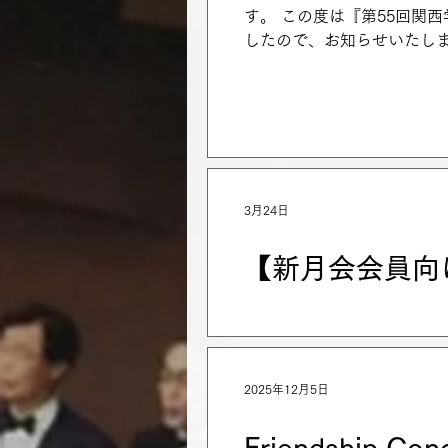
す。 この度は『第55回関
したので、お知らせいたしま
27日(日) 開場13時30
事前申し込み不要 出演団
ラブ 関西学院ウィメンズ
お客様のご来場により満席
す。 公演に関するお問い合
はお電話（0798-52-6
ます。
3月24日
【新月会会員向
新月会会員の皆さまへ こ
とおりアプリダウンロード
中井三夫 アプリダウンロー
2025年12月5日
した。 会員の皆さまには是
詳細につきましては、3月1
リ案内」告知ページを添付い
Friendship 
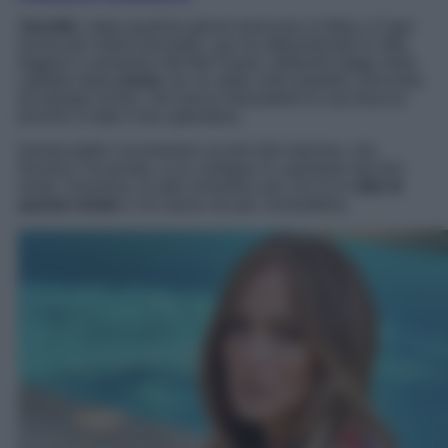
Jennifer
, dopo qualche giorno trascorso in Italia a Capri
anche per motivi lavorativi, non ha abbandonato lo stile
leggero e romantico del Bel Paese, dettando legge nella
capitale della
moda
con un abito color pastello, arricchito
da stampe di fiori, che lascia intravedere le sue braccia
toniche in tutto il loro splendore.
Immancabile l’occhialone sui toni del marrone, che
illumina l’incarnato, e un cardigan in cashmere dai toni
neutri. Insomma, lo stile romantico per JLO è lo
stile di
questa estate
e chi siamo noi per contraddirla.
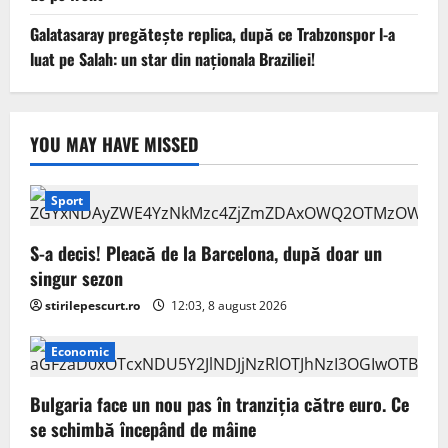
Galatasaray pregătește replica, după ce Trabzonspor l-a
luat pe Salah: un star din naționala Braziliei!
YOU MAY HAVE MISSED
Sport
S-a decis! Pleacă de la Barcelona, după doar un
singur sezon
stirilepescurt.ro
12:03, 8 august 2026
Economic
Bulgaria face un nou pas în tranziţia către euro. Ce
se schimbă începând de mâine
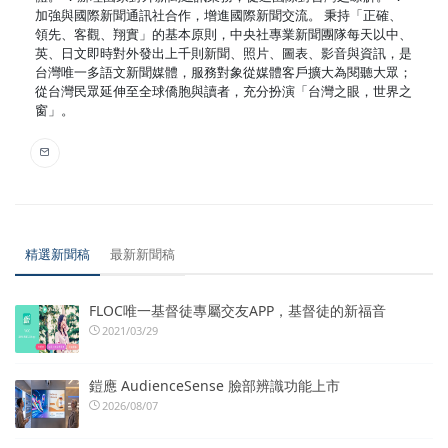
加強與國際新聞通訊社合作，增進國際新聞交流。 秉持「正確、
領先、客觀、翔實」的基本原則，中央社專業新聞團隊每天以中、
英、日文即時對外發出上千則新聞、照片、圖表、影音與資訊，是
台灣唯一多語文新聞媒體，服務對象從媒體客戶擴大為閱聽大眾；
從台灣民眾延伸至全球僑胞與讀者，充分扮演「台灣之眼，世界之
窗」。
精選新聞稿
最新新聞稿
FLOC唯一基督徒專屬交友APP，基督徒的新福音
2021/03/29
鎧應 AudienceSense 臉部辨識功能上市
2026/08/07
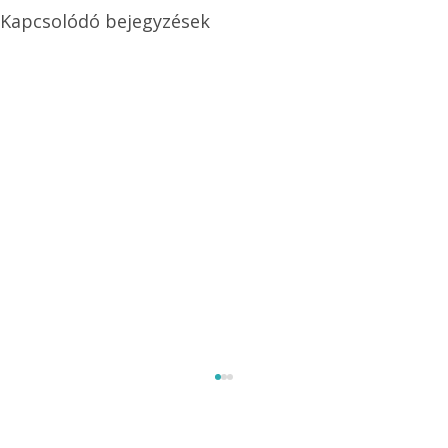
Kapcsolódó bejegyzések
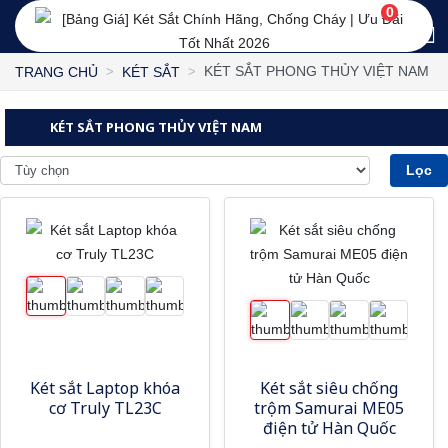
0
KÉT SẮT PHONG THỦY VIỆT NAM
TRANG CHỦ
KÉT SẮT
KÉT SẮT PHONG THỦY VIỆT NAM
Lọc
Két sắt Laptop khóa
Két sắt siêu chống
cơ Truly TL23C
trộm Samurai ME05
điện tử Hàn Quốc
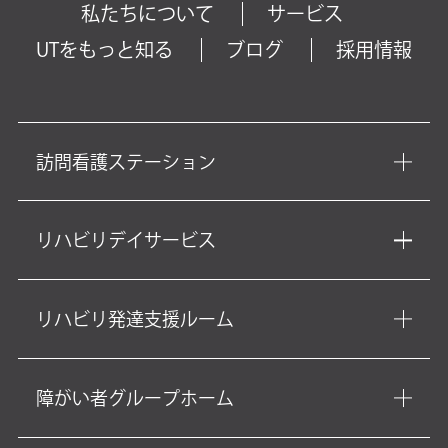
私たちについて
サービス
UTをもっと知る
ブログ
採用情報
訪問看護ステーション
リハビリデイサービス
リハビリ発達支援ルーム
障がい者グループホーム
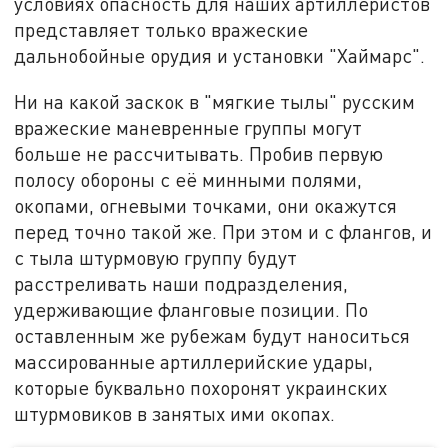
условиях опасность для наших артиллеристов
представляет только вражеские
дальнобойные орудия и установки "Хаймарс".
Ни на какой заскок в "мягкие тылы" русским
вражеские маневренные группы могут
больше не рассчитывать. Пробив первую
полосу обороны с её минными полями,
окопами, огневыми точками, они окажутся
перед точно такой же. При этом и с флангов, и
с тыла штурмовую группу будут
расстреливать наши подразделения,
удерживающие фланговые позиции. По
оставленным же рубежам будут наноситься
массированные артиллерийские удары,
которые буквально похоронят украинских
штурмовиков в занятых ими окопах.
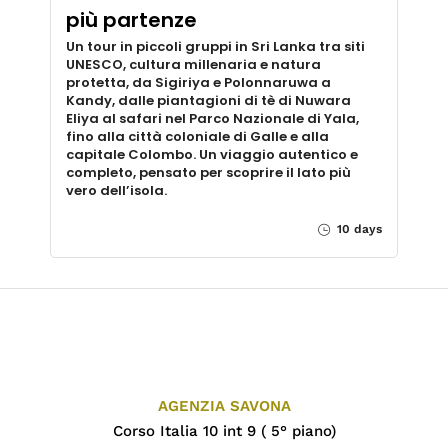
più partenze
Un tour in piccoli gruppi in Sri Lanka tra siti
UNESCO, cultura millenaria e natura
protetta, da Sigiriya e Polonnaruwa a
Kandy, dalle piantagioni di tè di Nuwara
Eliya al safari nel Parco Nazionale di Yala,
fino alla città coloniale di Galle e alla
capitale Colombo. Un viaggio autentico e
completo, pensato per scoprire il lato più
vero dell’isola.
10 days
AGENZIA SAVONA
Corso Italia 10 int 9 ( 5° piano)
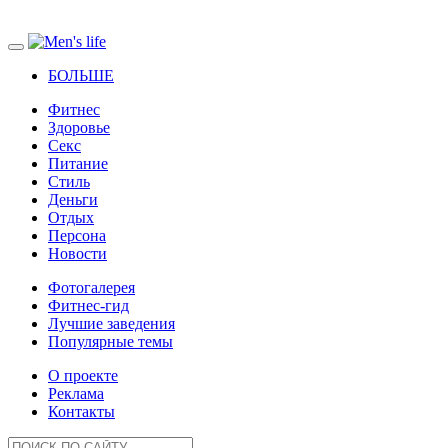
БОЛЬШЕ
Фитнес
Здоровье
Секс
Питание
Стиль
Деньги
Отдых
Персона
Новости
Фотогалерея
Фитнес-гид
Лучшие заведения
Популярные темы
О проекте
Реклама
Контакты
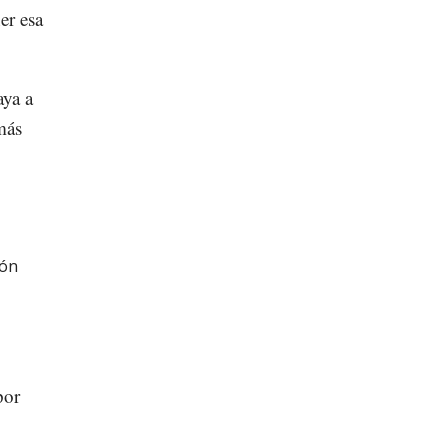
er esa
aya a
más
ión
por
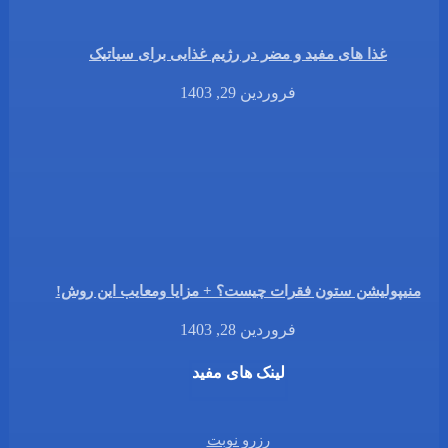
غذا های مفید و مضر در رژیم غذایی برای سیاتیک
فروردین 29, 1403
منیپولیشن ستون فقرات چیست؟ + مزایا ومعایب این روش!
فروردین 28, 1403
لینک های مفید
رزرو نوبت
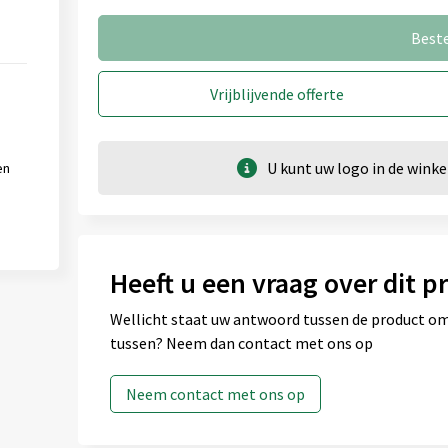
Best
Vrijblijvende offerte
U kunt uw logo in de win
en
Heeft u een vraag over dit p
Wellicht staat uw antwoord tussen de product omsc
tussen? Neem dan contact met ons op
Neem contact met ons op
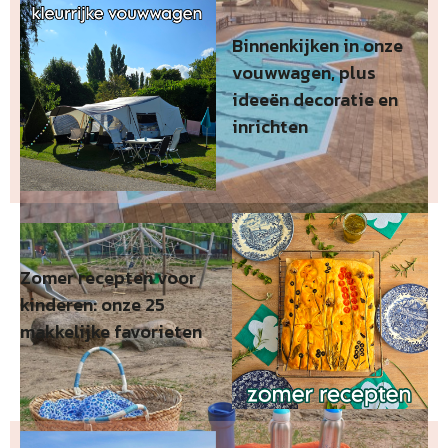
Binnenkijken in onze
vouwwagen, plus
ideeën decoratie en
inrichten
Zomer recepten voor
kinderen: onze 25
makkelijke favorieten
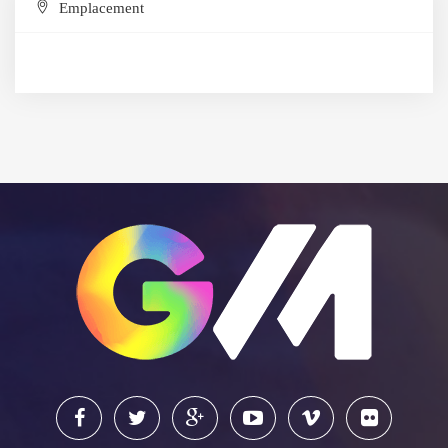
Emplacement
______
## WORK ORDER
Please render the text read from all of the items above as a JSON list of strings, one string per line, with blank lines dropped and the pictures left out.

## SOLUTION
[
  "す。 この度は『第55回関",
  "したので、お知らせいたしま",
  "27日(日) 開場13時30",
  "事前申し込み不要 出演団",
  "ラブ 関西学院ウィメンズ",
  "お客様のご来場により満席",
  "す。 公演に関するお問い合",
  "はお電話（0798-52-6",
  "ます。",
  "3月24日",
  "【新月会会員向",
  "新月会会員の皆さまへ こ",
  "とおりアプリダウンロード",
  "中井三夫 アプリダウンロー",
  "2025年12月5日",
  "した。 会員の皆さまには是",
  "詳細につきましては、3月1",
  "リ案内」告知ページを添付い",
  "Friendship ",
  "Jennifer",
  ", dopo qualche giorno trascorso in Italia a Capri",
  "anche per motivi lavorativi, non ha abbandonato lo stile",
  "leggero e romantico del Bel Paese, dettando legge nella",
  "capitale della",
  "moda",
  "con un abito color pastello, arricchito",
  "da stampe di fiori, che lascia intravedere le sue braccia",
  "toniche in tutto il loro splendore.",
  "Immancabile l’occhialone sui toni del marrone, che",
  "illumina l’incarnato, e un cardigan in cashmere dai toni",
  "neutri. Insomma, lo stile romantico per JLO è lo",
  "stile di",
  "questa estate",
  "e chi siamo noi per contraddirla.",
  "Galatasaray pregătește replica, după ce Trabzonspor l-a",
  "luat pe Salah: un star din naționala Braziliei!",
  "YOU MAY HAVE MISSED",
  "Sport",
  "S-a decis! Pleacă de la Barcelona, după doar un",
  "singur sezon",
  "stirilepescurt.ro",
  "12:03, 8 august 2026",
  "Economic",
  "Bulgaria face un nou pas în tranziţia către euro. Ce",
  "se schimbă începând de mâine",
  "加強與國際新聞通訊社合作，增進國際新聞交流。 秉持「正確、",
  "領先、客觀、翔實」的基本原則，中央社專業新聞團隊每天以中、",
  "英、日文即時對外發出上千則新聞、照片、圖表、影音與資訊，是",
  "台灣唯一多語文新聞媒體，服務對象從媒體客戶擴大為閱聽大眾；",
  "從台灣民眾延伸至全球僑胞與讀者，充分扮演「台灣之眼，世界之",
  "窗」。",
  "精選新聞稿",
  "最新新聞稿",
  "FLOC唯一基督徒專屬交友APP，基督徒的新福音",
  "2021/03/29",
  "鎧應 AudienceSense 臉部辨識功能上市",
  "2026/08/07",
  "Kapcsolódó bejegyzések",
  "0",
  "KÉT SẮT PHONG THỦY VIỆT NAM",
  "TRANG CHỦ",
  "KÉT SẮT",
  "KÉT SẮT PHONG THỦY VIỆT NAM",
  "Lọc",
  "Két sắt Laptop khóa",
  "Két sắt siêu chống",
  "cơ Truly TL23C",
  "trộm Samurai ME05",
  "điện tử Hàn Quốc",
  "私たちについて",
  "サービス",
  "UTをもっと知る",
  "ブログ",
  "採用情報",
  "訪問看護ステーション",
  "リハビリデイサービス",
  "リハビリ発達支援ルーム",
  "障がい者グループホーム",
  "условиях опасность для наших артиллеристов",
  "представляет только вражеские",
  "дальнобойные орудия и установки \"Хаймарс\".",
  "Ни на какой заскок в \"мягкие тылы\" русским",
  "вражеские маневренные группы могут",
  "больше не рассчитывать. Пробив первую",
  "полосу обороны с её минными полями,",
  "окопами, огневыми точками, они окажутся",
  "перед точно такой же. При этом и с флангов, и",
  "с тыла штурмовую группу будут",
  "расстреливать наши подразделения,",
  "удерживающие фланговые позиции. По",
  "оставленным же рубежам будут наноситься",
  "массированные артиллерийские удары,",
  "которые буквально похоронят украинских",
  "штурмовиков в занятых ими окопах.",
  "più partenze",
  "Un tour in piccoli gruppi in Sri Lanka tra siti",
  "UNESCO, cultura millenaria e natura",
  "protetta, da Sigiriya e Polonnaruwa a",
  "Kandy, dalle piantagioni di tè di Nuwara",
  "Eliya al safari nel Parco Nazionale di Yala,",
  "fino alla città coloniale di Galle e alla",
  "capitale Colombo. Un viaggio autentico e",
  "completo, pensato per scoprire il lato più",
  "vero dell’isola.",
  "10 days",
  "AGENZIA SAVONA",
  "Corso Italia 10 int 9 ( 5° piano)",
  "БОЛЬШЕ",
  "Фитнес",
  "Здоровье",
  "Секс",
  "Питание",
  "Стиль",
  "Деньги",
  "Отдых",
  "Персона",
  "Новости",
  "Фотогалерея",
  "Фитнес-гид",
  "Лучшие заведения",
  "Популярные темы",
  "О проекте",
  "Реклама",
  "Контакты",
  "er esa",
  "aya a",
  "más",
  "ión",
  "por",
  "غذا های مفید و مضر در رژیم غذایی برای سیاتیک",
  "فروردین 29, 1403",
  "منیپولیشن ستون فقرات چیست؟ + مزایا ومعایب این روش!",
  "فروردین 28, 1403",
  "لینک های مفید",
  "رزرو نوبت",
  "Best",
  "Vrijblijvende offerte",
  "U kunt uw logo in de win",
  "en",
  "Heeft u een vraag over dit p",
  "Wellicht staat uw antwoord tussen de product omsc",
  "tussen? Neem dan contact met ons op",
  "Neem contact met ons op",
  "Binnenkijken in onze",
  "vouwwagen, plus",
  "ideeën decoratie en",
  "inrichten",
  "Zomer recepten voor",
  "kinderen: onze 25",
  "makkelijke favorieten",
  "Emplacement"
]